Leaving out the images, return the data below exactly as it is written.

> Circuit design data:
_ _ _ _
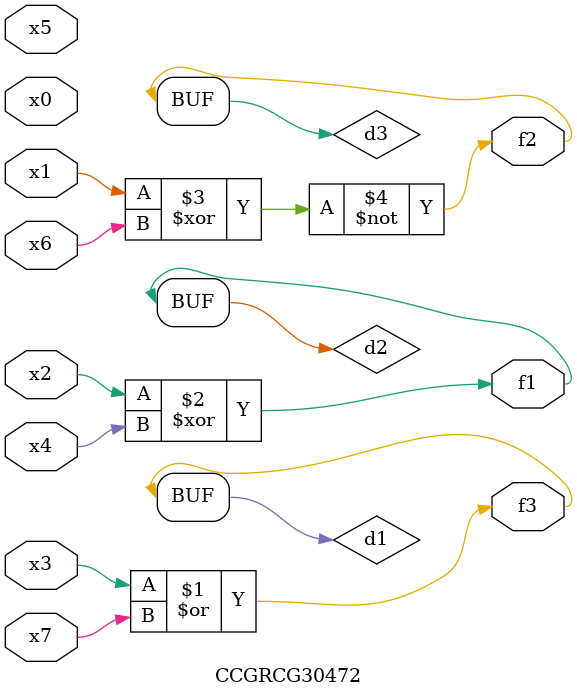
<source format=v>
module CCGRCG30472(
	input x0, x1, x2, x3, x4, x5, x6, x7,
	output f1, f2, f3
);

	wire d1, d2, d3;

	or (d1, x3, x7);
	xor (d2, x2, x4);
	xnor (d3, x1, x6);
	assign f1 = d2;
	assign f2 = d3;
	assign f3 = d1;
endmodule

</source>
_ _ _ _
> PROBLEM SOLUTION:
<source format=v>
module CCGRCG30472(
	input x0, x1, x2, x3, x4, x5, x6, x7,
	output f1, f2, f3
);

	wire d1, d2, d3;

	or (d1, x3, x7);
	xor (d2, x2, x4);
	xnor (d3, x1, x6);
	assign f1 = d2;
	assign f2 = d3;
	assign f3 = d1;
endmodule

</source>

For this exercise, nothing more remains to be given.